---------- AVAILABLE RECORDS

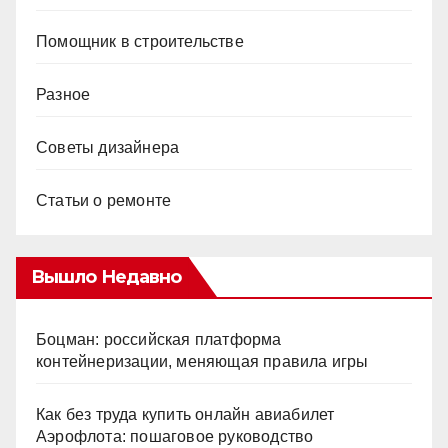
Помощник в строительстве
Разное
Советы дизайнера
Статьи о ремонте
Вышло Недавно
Боцман: российская платформа
контейнеризации, меняющая правила игры
Как без труда купить онлайн авиабилет
Аэрофлота: пошаговое руководство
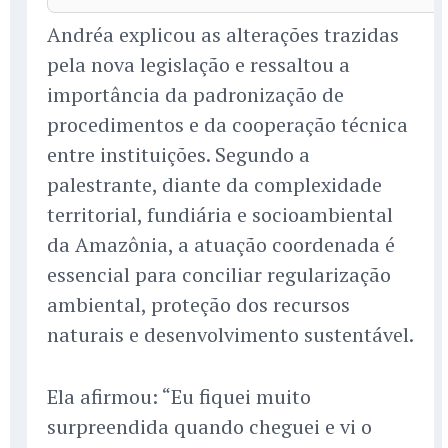
Andréa explicou as alterações trazidas
pela nova legislação e ressaltou a
importância da padronização de
procedimentos e da cooperação técnica
entre instituições. Segundo a
palestrante, diante da complexidade
territorial, fundiária e socioambiental
da Amazônia, a atuação coordenada é
essencial para conciliar regularização
ambiental, proteção dos recursos
naturais e desenvolvimento sustentável.
Ela afirmou: “Eu fiquei muito
surpreendida quando cheguei e vi o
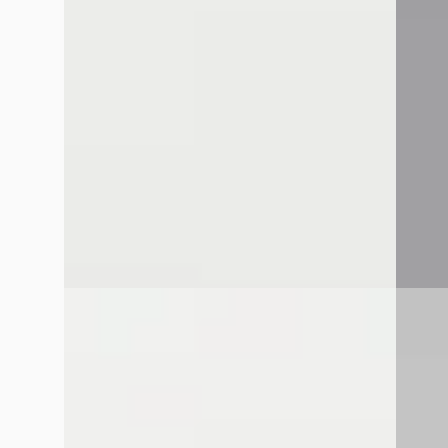
€ 26.745
€ 24.44
v.a. € 567/mnd
v.a. € 
Marktconform
Scherp
2019 · 61.709 km · Benzine · Handgeschakeld
2021 · 
Louwman Mazda Eindhoven
· Eindhoven
Louwm
4,2
(
267
)
4,2
(
267
Bekijk aanbieding →
Bekijk
Vergelijk
Vergelijk
A
D
Mazda MX-30
·
2021
Hyun
e-SkyActiv 145 Comfort 36 kWh
1.0 T-G
€ 14.395
€ 15.44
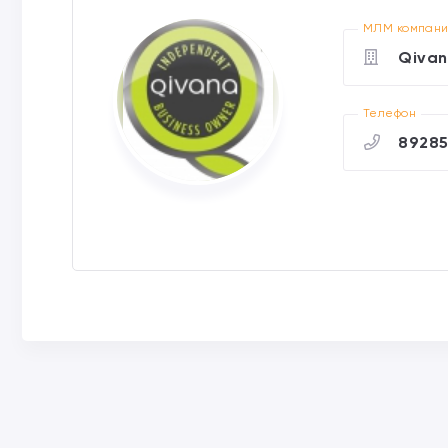
МЛМ компан
Qiva
Телефон
8928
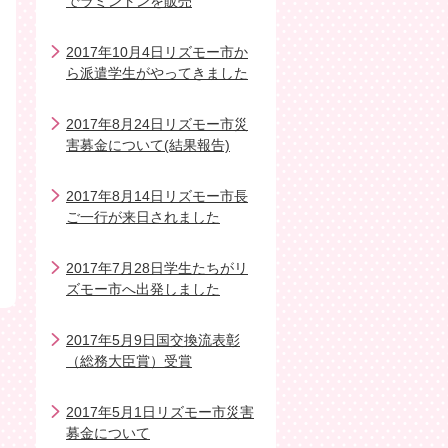
でラミントンを販売
2017年10月4日リズモー市か
ら派遣学生がやってきました
2017年8月24日リズモー市災
害募金について(結果報告)
2017年8月14日リズモー市長
ご一行が来日されました
2017年7月28日学生たちがリ
ズモー市へ出発しました
2017年5月9日国交換流表彰
（総務大臣賞）受賞
2017年5月1日リズモー市災害
募金について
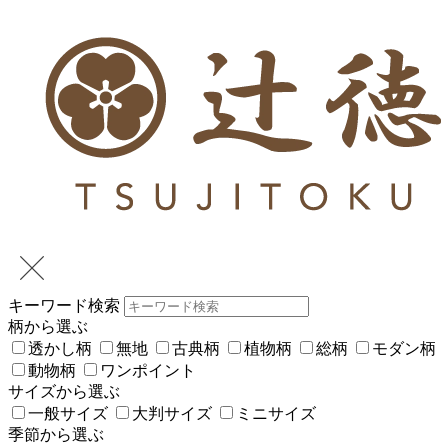
キーワード検索
柄から選ぶ
透かし柄
無地
古典柄
植物柄
総柄
モダン柄
動物柄
ワンポイント
サイズから選ぶ
一般サイズ
大判サイズ
ミニサイズ
季節から選ぶ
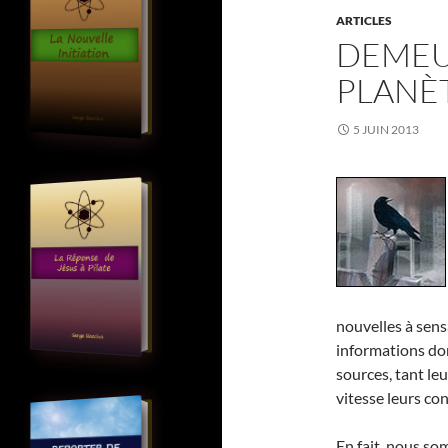
ARTICLES
DEMEU
PLANÈ
5 JUIN 2013
nouvelles à sens
informations don
sources, tant le
vitesse leurs co
En fait, nous s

--------------------

• _EXERCISE_
If pictures appear in the data, do not print them; repeat the rest exactly.

• _SOLVED PROBLEM_
Помощник в строительстве
Разное
Советы дизайнера
Статьи о ремонте
Вышло Недавно
Боцман: российская платформа
контейнеризации, меняющая правила игры
Как без труда купить онлайн авиабилет
Аэрофлота: пошаговое руководство
Andréa explicou as alterações trazidas
pela nova legislação e ressaltou a
importância da padronização de
procedimentos e da cooperação técnica
entre instituições. Segundo a
palestrante, diante da complexidade
territorial, fundiária e socioambiental
da Amazônia, a atuação coordenada é
essencial para conciliar regularização
ambiental, proteção dos recursos
naturais e desenvolvimento sustentável.
Ela afirmou: “Eu fiquei muito
surpreendida quando cheguei e vi o
€ 26.745
€ 24.44
v.a. € 567/mnd
v.a. € 
Marktconform
Scherp
2019 · 61.709 km · Benzine · Handgeschakeld
2021 · 
Louwman Mazda Eindhoven
· Eindhoven
Louwm
4,2
(
267
)
4,2
(
267
Bekijk aanbieding →
Bekijk
Vergelijk
Vergelijk
A
D
Mazda MX-30
·
2021
Hyun
e-SkyActiv 145 Comfort 36 kWh
1.0 T-G
€ 14.395
€ 15.44
МЛМ компан
Qiva
Телефон
8928
でラミントンを販売
2017年10月4日リズモー市か
ら派遣学生がやってきました
2017年8月24日リズモー市災
害募金について(結果報告)
2017年8月14日リズモー市長
ご一行が来日されました
2017年7月28日学生たちがリ
ズモー市へ出発しました
2017年5月9日国交換流表彰
（総務大臣賞）受賞
2017年5月1日リズモー市災害
募金について
キーワード検索
柄から選ぶ
透かし柄
無地
古典柄
植物柄
総柄
モダン柄
動物柄
ワンポイント
サイズから選ぶ
一般サイズ
大判サイズ
ミニサイズ
季節から選ぶ
ARTICLES
DEMEU
PLANÈ
5 JUIN 2013
nouvelles à sens
informations don
sources, tant le
vitesse leurs co
En fait, nous s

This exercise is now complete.